Date & Time: Monday, August 8, 2011 :: 2:30 p.m.

Venue: Ramanujan Hall

Title:Integrated Modelling and Inference for Heterogeneous Data

Speaker:Madhuchhanda Bhattacharjee, Department of Statistics, University of Pune, India

Abstract: In this talk I would present a framework for integrating diverse data sets under a coherent probabilistic setup. The necessity of a probabilistic modeling arises from the fact that data integration does not restrict to compiling information from data bases with data that are typically thought to be non-random. Currently wide range of experimental data is also available however rarely these data sets can be summarized in simple output data, e.g. in categorical form, moreover it may not even be appropriate to do so.

Also unlike the framework of meta-analysis, the composite data may comprise of several experiments which are meaningful but complementary in nature. The hypothesis driven fusion of these enabled us to drastically reduce the required experiment size. Note that even if we had the resource to carry out the full experiment some of these may not have been biologically feasible to do in reality.

Often the biological hypotheses emerge as the analysis progresses. Thus the framework should be flexible enough to translate these at varied stages of analysis in to the statistical framework as functions of parameters.

The different functional combinations of the model parameters cover a wide range of biological characteristics to be studied. This is another aspect of our modeling setup that is not easily available in the commonly used statistical tools, simply because complex hypotheses would require specialized testing procedure which may not be available readily. Complexity of individual modeling units was kept moderate to optimize computation time and parameter space of interest.

While analyzing using existing models quite often we observe that even moderate change in analysis technique for one data set and even for a single step of analysis can influence overall biological conclusions. It is well-known that this happens due to not propagating uncertainties in these analysis steps to subsequent steps. The Bayesian setup enables us to avoid this problem. Unfortunately analytic intractability is a common consequence of such complex models. We have succeeded in implementing this integrated model using available software, opening up varied modeling and input data-type possibilities.
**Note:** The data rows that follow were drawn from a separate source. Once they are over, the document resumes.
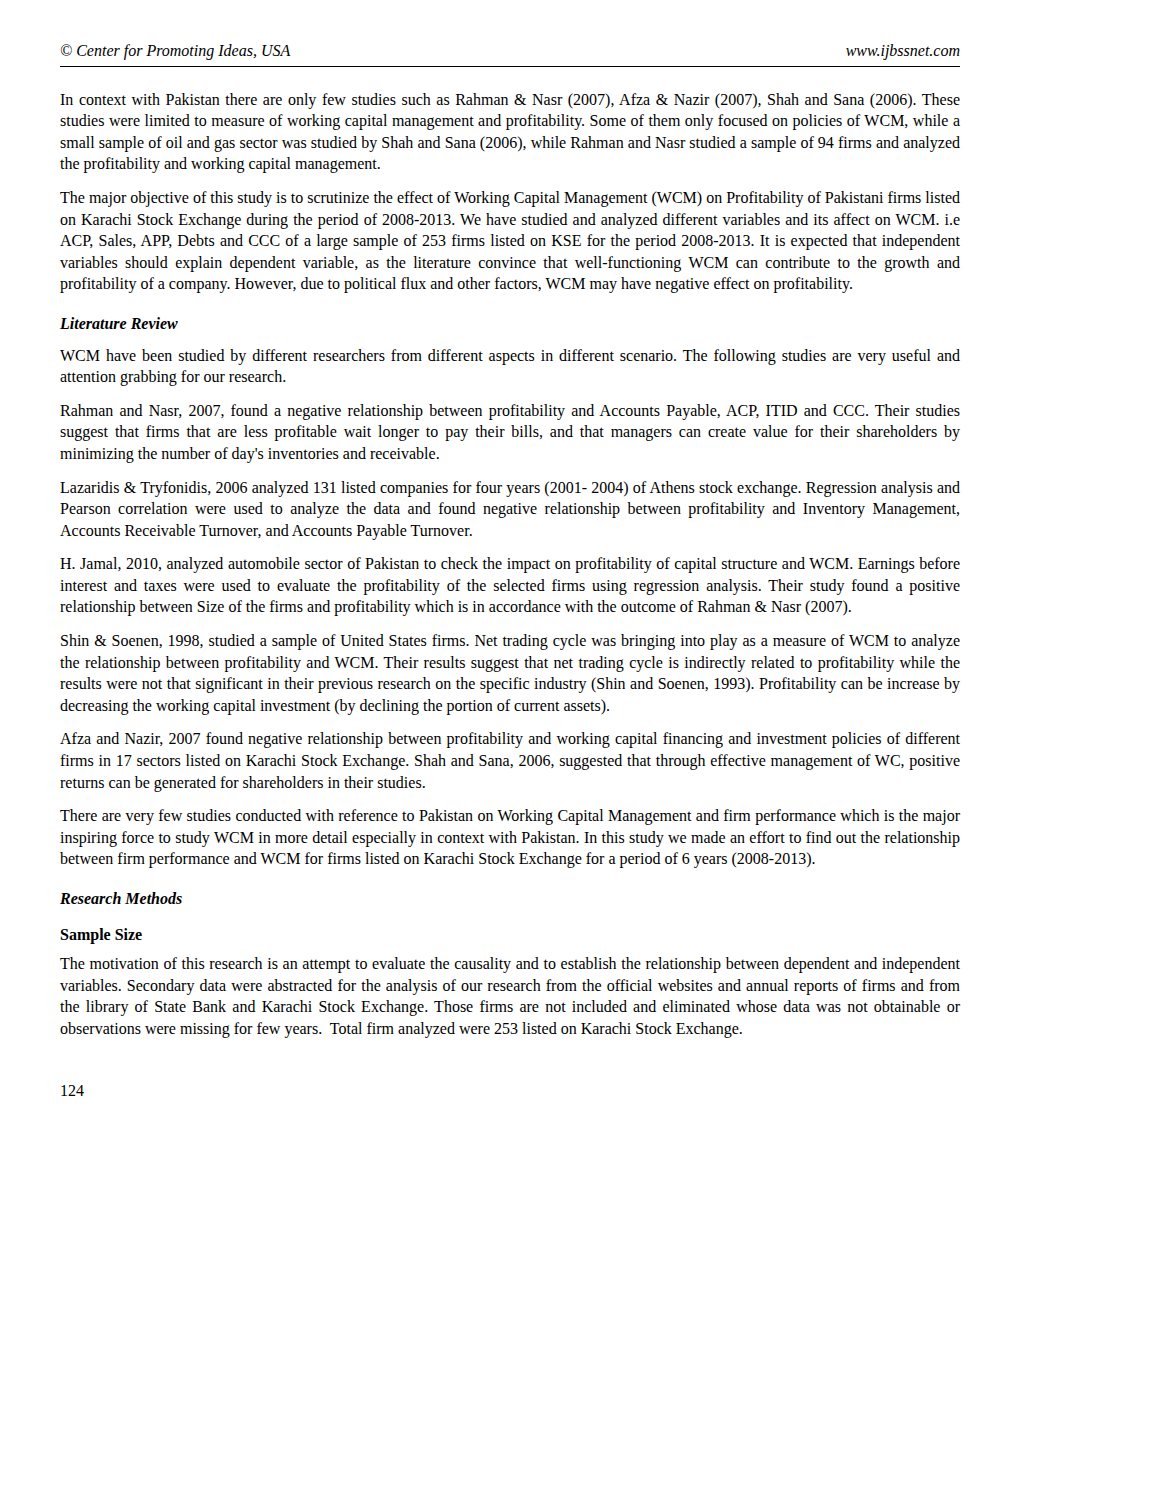© Center for Promoting Ideas, USA
www.ijbssnet.com
In context with Pakistan there are only few studies such as Rahman & Nasr (2007), Afza & Nazir (2007), Shah and Sana (2006). These studies were limited to measure of working capital management and profitability. Some of them only focused on policies of WCM, while a small sample of oil and gas sector was studied by Shah and Sana (2006), while Rahman and Nasr studied a sample of 94 firms and analyzed the profitability and working capital management.
The major objective of this study is to scrutinize the effect of Working Capital Management (WCM) on Profitability of Pakistani firms listed on Karachi Stock Exchange during the period of 2008-2013. We have studied and analyzed different variables and its affect on WCM. i.e ACP, Sales, APP, Debts and CCC of a large sample of 253 firms listed on KSE for the period 2008-2013. It is expected that independent variables should explain dependent variable, as the literature convince that well-functioning WCM can contribute to the growth and profitability of a company. However, due to political flux and other factors, WCM may have negative effect on profitability.
Literature Review
WCM have been studied by different researchers from different aspects in different scenario. The following studies are very useful and attention grabbing for our research.
Rahman and Nasr, 2007, found a negative relationship between profitability and Accounts Payable, ACP, ITID and CCC. Their studies suggest that firms that are less profitable wait longer to pay their bills, and that managers can create value for their shareholders by minimizing the number of day's inventories and receivable.
Lazaridis & Tryfonidis, 2006 analyzed 131 listed companies for four years (2001- 2004) of Athens stock exchange. Regression analysis and Pearson correlation were used to analyze the data and found negative relationship between profitability and Inventory Management, Accounts Receivable Turnover, and Accounts Payable Turnover.
H. Jamal, 2010, analyzed automobile sector of Pakistan to check the impact on profitability of capital structure and WCM. Earnings before interest and taxes were used to evaluate the profitability of the selected firms using regression analysis. Their study found a positive relationship between Size of the firms and profitability which is in accordance with the outcome of Rahman & Nasr (2007).
Shin & Soenen, 1998, studied a sample of United States firms. Net trading cycle was bringing into play as a measure of WCM to analyze the relationship between profitability and WCM. Their results suggest that net trading cycle is indirectly related to profitability while the results were not that significant in their previous research on the specific industry (Shin and Soenen, 1993). Profitability can be increase by decreasing the working capital investment (by declining the portion of current assets).
Afza and Nazir, 2007 found negative relationship between profitability and working capital financing and investment policies of different firms in 17 sectors listed on Karachi Stock Exchange. Shah and Sana, 2006, suggested that through effective management of WC, positive returns can be generated for shareholders in their studies.
There are very few studies conducted with reference to Pakistan on Working Capital Management and firm performance which is the major inspiring force to study WCM in more detail especially in context with Pakistan. In this study we made an effort to find out the relationship between firm performance and WCM for firms listed on Karachi Stock Exchange for a period of 6 years (2008-2013).
Research Methods
Sample Size
The motivation of this research is an attempt to evaluate the causality and to establish the relationship between dependent and independent variables. Secondary data were abstracted for the analysis of our research from the official websites and annual reports of firms and from the library of State Bank and Karachi Stock Exchange. Those firms are not included and eliminated whose data was not obtainable or observations were missing for few years. Total firm analyzed were 253 listed on Karachi Stock Exchange.
124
Our objective has been to balance between quantity of data and quality of inference. Although one would be tempted to use as much data as possible, since most experimental data come with some degree of measurement error, summarizing the data and ignoring the noise potentially can (and often does) lead to non-reproducible results. Available data need to be integrated based on knowledge, followed by application of robust inference methods. The proposed setup allows coherent modeling of vast amount of observed data, robust inference of parameters of interest, incorporation of prior knowledge to address biologically relevant questions.